As I grew up in my teenage years I felt very different to my peers. No confidence with girls, chubby, glasses, I think looking back I was depressed. I started to inhabit a dark inner world. No confidence, no girls, no fun. Then at 17 I discovered pubs and beer. My Damascus moment had arrived. I drank beer and I would start chatting to people. I had developed a “funny” persona to survive school years and that combined with the relaxed confidence meant I suddenly got the interest of girls. Without alcohol I not even be here; it got me through some difficult times. Not surprising that I’m not ready to abandon such a life saving friend.

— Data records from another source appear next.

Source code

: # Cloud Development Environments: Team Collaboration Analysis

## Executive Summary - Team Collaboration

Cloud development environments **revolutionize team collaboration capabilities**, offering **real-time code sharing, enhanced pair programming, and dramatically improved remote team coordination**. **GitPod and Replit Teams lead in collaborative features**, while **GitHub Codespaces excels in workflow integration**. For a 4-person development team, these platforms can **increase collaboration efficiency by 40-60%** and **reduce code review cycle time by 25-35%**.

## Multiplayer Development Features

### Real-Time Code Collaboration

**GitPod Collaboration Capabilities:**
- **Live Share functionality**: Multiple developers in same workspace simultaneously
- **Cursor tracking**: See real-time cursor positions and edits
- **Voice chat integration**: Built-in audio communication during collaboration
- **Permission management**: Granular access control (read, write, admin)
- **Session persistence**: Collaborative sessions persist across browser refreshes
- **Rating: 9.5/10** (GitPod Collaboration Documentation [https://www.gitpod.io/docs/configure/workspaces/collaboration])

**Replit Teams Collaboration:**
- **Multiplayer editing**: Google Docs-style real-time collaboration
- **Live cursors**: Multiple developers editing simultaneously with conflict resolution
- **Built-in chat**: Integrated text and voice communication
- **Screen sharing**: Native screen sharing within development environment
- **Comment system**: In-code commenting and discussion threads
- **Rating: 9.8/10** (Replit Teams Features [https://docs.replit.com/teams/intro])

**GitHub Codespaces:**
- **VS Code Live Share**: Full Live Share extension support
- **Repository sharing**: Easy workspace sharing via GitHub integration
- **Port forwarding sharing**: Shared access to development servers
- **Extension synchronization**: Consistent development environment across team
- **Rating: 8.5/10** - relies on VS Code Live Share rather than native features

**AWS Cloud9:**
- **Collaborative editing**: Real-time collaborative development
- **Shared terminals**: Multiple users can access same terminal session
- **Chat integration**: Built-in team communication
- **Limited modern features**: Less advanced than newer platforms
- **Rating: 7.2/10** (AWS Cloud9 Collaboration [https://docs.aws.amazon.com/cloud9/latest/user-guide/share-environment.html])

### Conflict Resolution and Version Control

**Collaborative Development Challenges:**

Interesting setting it out like this. Yeh no wonder I want to keep alcohol in my life- and yet, and yet… It is harmful, it is getting in the way. I’m sure there must be others out there like me, it just seems so hard to wrest back control once a dependent relationship with alcohol has been built up. Setting some limits, increasing to three my non alcohol days in a week and really looking at my internal world when I do drink will all hopefully work.
It felt quite emotional writing about my lovely mum. She had it cracked. A glass of wine at night. Occasional sherry.Occasionally tipsy in a sweet way. I think I would like to be able to drink like she did. And thanks London Wainwright for writing the song: White winos; makes me think of my mum.